Dans un communiqué cité par Cambodianess, les ONG alertent : « Si la citoyenneté peut être retirée, nous perdons le fondement de tous les droits dans notre propre pays », évoquant la propriété foncière, l’accès aux soins et à l’éducation, l’emploi légal, le mariage, la participation politique et la liberté de circulation. Elles invoquent l’article 15 de la Déclaration universelle des droits de l’homme, selon lequel nul ne doit être arbitrairement privé de sa nationalité. Amnesty International a également dénoncé un mécanisme qui « viole souvent les droits humains » et peut conduire à l’apatridie.
Réactions politiques
Le président du New Generation Party, Meach Sovannara, a regretté un vote « de portée générale » pris « sous l’urgence politique », appelant à une loi de consensus qui ne « réprime pas les courants politiques opposés ».
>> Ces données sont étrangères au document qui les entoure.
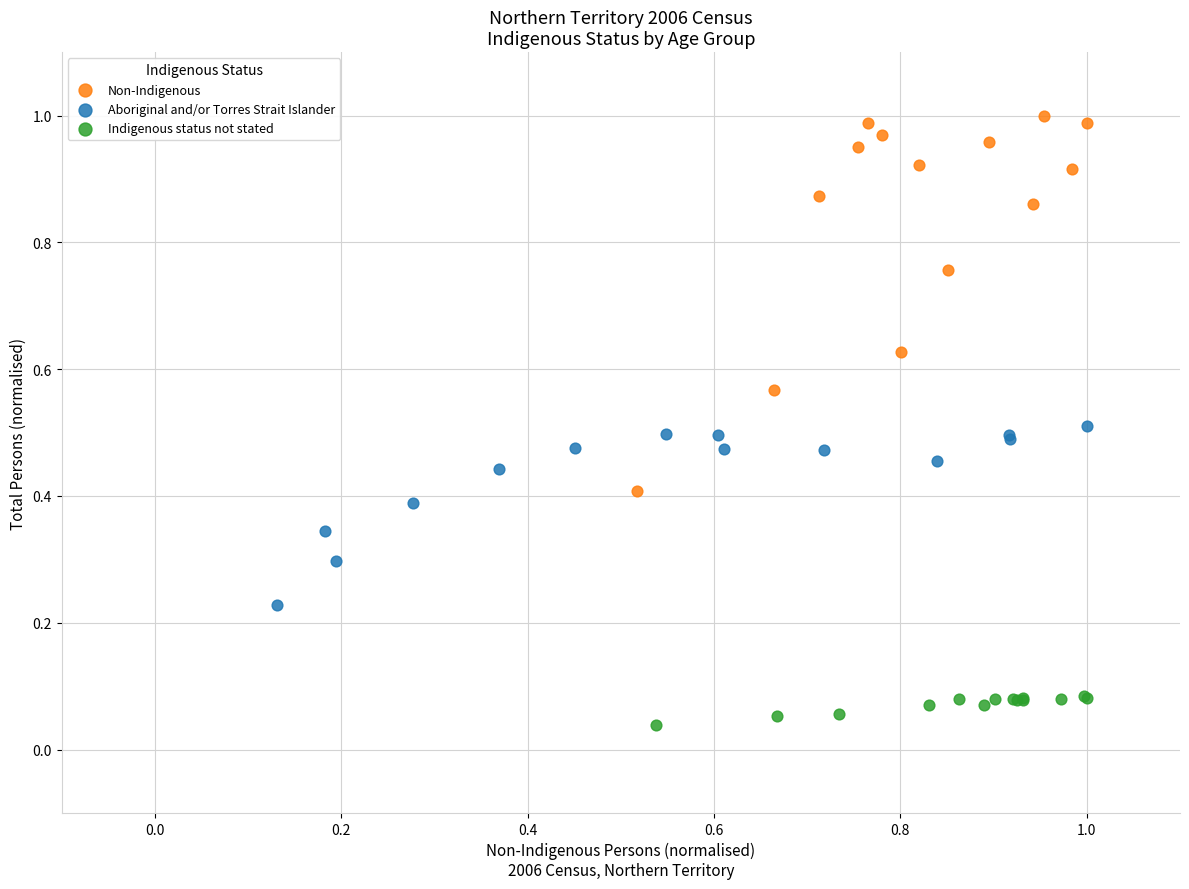

Which series reaches the minimum Y coordinate?

Indigenous status not stated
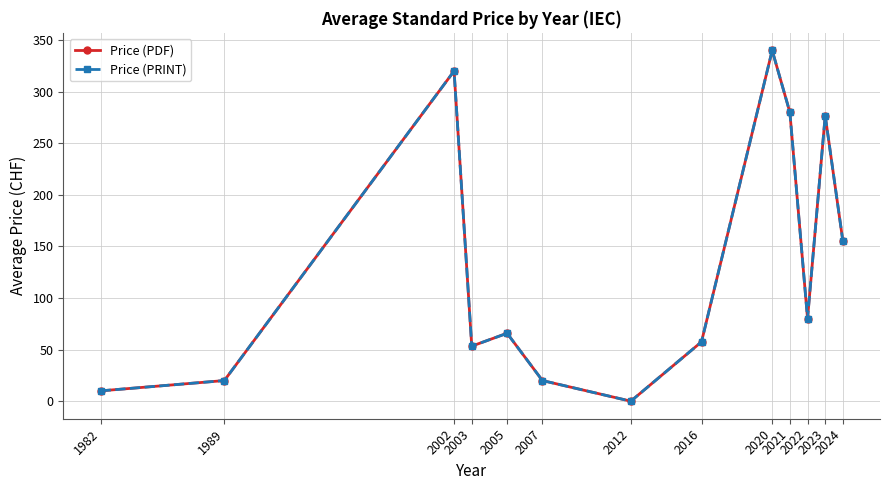

Does the chart have visible grid lines?

Yes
Le président d’ADHOC, Ny Sokha, y voit une « restriction » qui affectera ceux qui exercent leur droit de critique envers le gouvernement.
Et après ?
Le ministère de la Justice a indiqué que la mise en œuvre serait rapide. Les modalités d’application, notamment la preuve de la « collusion » et les garanties de procédure (recours, proportionnalité, prévention de l’apatridie), seront déterminantes pour circonscrire le périmètre réel du texte.